Los riesgos del suelo manabita
El suelo de Manabí es “malo”, de arcilla “expansiva”. Cuando las tormentas arrecian, “se hincha” y hace reventar todo lo que se le pone por delante: pisos, cisternas... Después, al secarse, sucede lo contrario: se contrae. “Es como un acordeón.
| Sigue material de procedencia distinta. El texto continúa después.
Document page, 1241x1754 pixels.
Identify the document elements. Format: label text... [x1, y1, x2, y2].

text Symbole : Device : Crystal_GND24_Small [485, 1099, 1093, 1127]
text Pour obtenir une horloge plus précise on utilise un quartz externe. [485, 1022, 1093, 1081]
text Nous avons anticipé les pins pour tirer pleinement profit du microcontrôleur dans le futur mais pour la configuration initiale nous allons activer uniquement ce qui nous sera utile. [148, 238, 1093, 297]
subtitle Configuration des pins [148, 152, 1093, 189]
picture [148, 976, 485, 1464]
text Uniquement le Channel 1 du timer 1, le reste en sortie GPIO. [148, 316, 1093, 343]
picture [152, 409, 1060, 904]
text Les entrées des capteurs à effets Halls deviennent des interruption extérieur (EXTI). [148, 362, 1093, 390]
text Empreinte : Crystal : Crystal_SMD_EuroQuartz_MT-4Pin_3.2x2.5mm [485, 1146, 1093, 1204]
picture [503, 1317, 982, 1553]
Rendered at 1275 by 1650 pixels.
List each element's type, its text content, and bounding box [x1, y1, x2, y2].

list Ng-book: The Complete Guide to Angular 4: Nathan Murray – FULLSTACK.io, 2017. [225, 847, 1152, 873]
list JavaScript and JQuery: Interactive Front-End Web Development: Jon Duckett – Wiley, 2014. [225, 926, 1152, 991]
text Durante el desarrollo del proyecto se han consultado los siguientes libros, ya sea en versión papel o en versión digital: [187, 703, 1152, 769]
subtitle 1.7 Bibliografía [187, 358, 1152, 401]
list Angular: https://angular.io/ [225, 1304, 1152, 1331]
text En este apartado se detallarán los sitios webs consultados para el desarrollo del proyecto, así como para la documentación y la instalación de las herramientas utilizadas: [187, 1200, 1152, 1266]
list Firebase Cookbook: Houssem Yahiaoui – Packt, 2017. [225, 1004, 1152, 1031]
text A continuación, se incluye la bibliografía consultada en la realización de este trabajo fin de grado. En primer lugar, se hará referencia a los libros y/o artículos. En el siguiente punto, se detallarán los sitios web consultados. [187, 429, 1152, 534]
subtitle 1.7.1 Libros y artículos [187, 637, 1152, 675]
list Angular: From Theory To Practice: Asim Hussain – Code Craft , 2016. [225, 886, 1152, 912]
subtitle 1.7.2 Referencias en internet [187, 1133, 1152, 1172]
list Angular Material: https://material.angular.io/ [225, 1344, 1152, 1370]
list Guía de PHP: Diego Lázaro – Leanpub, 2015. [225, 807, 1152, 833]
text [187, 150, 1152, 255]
Por eso hay tantas fisuras en las paredes y las carreteras parecen camellos”, explica Camino.
Tras los últimos chubascos, el nivel de las aguas subterráneas era muy alto, de modo que el subsuelo estaba “blando”. Y eso pudo propiciar que, con el movimiento telúrico, tantas edificaciones se desplomaran en puntos como las riberas del río Portoviejo. “Es como si se hiciera un vacío”, señala el ingeniero.
Por lo tanto, al llevar a cabo la cimentación es crucial que los obreros caven más allá de la capa arcillosa, amarren ahí la base para dar más estabilidad al inmueble y creen canalizaciones con el objetivo de sacar al exterior el agua filtrada: “Nuestros edificios deben tener nuevos zapatos”, sostiene el rector de la Universidad Laica Eloy Alfaro.
En casos como el de Bahía de Caráquez, donde a menudo se construye prácticamente sobre arena, es necesario seguir el modelo de Venecia para que los inmuebles no se vayan hundiendo con los años. La solución pasa por clavar “muchos pilotes en punta” a gran profundidad. Pero como esos procesos resultan muy costosos, la mejor opción para las personas sin recursos es buscar otra clase de terreno.